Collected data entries
** Start **
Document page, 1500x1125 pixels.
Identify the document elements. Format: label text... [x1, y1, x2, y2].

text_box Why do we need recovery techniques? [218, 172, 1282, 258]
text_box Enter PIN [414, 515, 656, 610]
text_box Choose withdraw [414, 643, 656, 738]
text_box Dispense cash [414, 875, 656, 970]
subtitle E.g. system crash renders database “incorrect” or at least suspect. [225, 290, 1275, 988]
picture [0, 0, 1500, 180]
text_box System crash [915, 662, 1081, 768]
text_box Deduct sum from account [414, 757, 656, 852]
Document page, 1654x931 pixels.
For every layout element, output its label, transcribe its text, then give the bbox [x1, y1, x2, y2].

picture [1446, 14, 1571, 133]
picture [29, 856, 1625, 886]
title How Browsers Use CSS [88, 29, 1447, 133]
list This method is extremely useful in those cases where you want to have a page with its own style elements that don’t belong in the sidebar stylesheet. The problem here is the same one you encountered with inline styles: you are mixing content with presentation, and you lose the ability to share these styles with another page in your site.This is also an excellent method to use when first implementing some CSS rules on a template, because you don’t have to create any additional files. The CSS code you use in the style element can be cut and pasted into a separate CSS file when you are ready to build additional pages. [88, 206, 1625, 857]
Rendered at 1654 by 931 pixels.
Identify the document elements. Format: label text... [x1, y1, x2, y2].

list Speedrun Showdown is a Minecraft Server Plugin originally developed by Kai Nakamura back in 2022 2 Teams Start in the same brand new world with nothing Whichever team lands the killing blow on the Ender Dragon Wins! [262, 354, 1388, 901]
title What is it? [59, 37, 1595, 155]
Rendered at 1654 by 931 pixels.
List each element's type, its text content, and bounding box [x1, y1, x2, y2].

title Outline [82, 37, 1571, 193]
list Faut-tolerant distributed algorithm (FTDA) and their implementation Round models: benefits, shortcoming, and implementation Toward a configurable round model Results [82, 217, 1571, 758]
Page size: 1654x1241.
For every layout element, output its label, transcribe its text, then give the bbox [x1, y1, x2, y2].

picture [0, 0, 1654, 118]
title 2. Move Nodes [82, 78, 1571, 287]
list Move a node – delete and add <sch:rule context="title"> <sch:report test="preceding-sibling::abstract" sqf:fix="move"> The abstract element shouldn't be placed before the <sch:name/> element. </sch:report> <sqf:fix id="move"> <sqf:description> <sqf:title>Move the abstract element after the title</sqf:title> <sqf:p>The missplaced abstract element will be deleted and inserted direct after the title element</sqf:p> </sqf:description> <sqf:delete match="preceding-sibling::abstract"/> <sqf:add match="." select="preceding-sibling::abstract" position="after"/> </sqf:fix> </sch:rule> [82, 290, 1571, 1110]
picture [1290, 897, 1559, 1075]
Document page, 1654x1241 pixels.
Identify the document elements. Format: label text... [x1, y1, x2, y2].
** End **
Goal of the exercise
Reproduce every line in the records above, from the line containing "Document page, 1654x931 pixels." down to the line containing "title How Browsers", with both of those lines included.

Answer in full
Document page, 1654x931 pixels.
For every layout element, output its label, transcribe its text, then give the bbox [x1, y1, x2, y2].

picture [1446, 14, 1571, 133]
picture [29, 856, 1625, 886]
title How Browsers Use CSS [88, 29, 1447, 133]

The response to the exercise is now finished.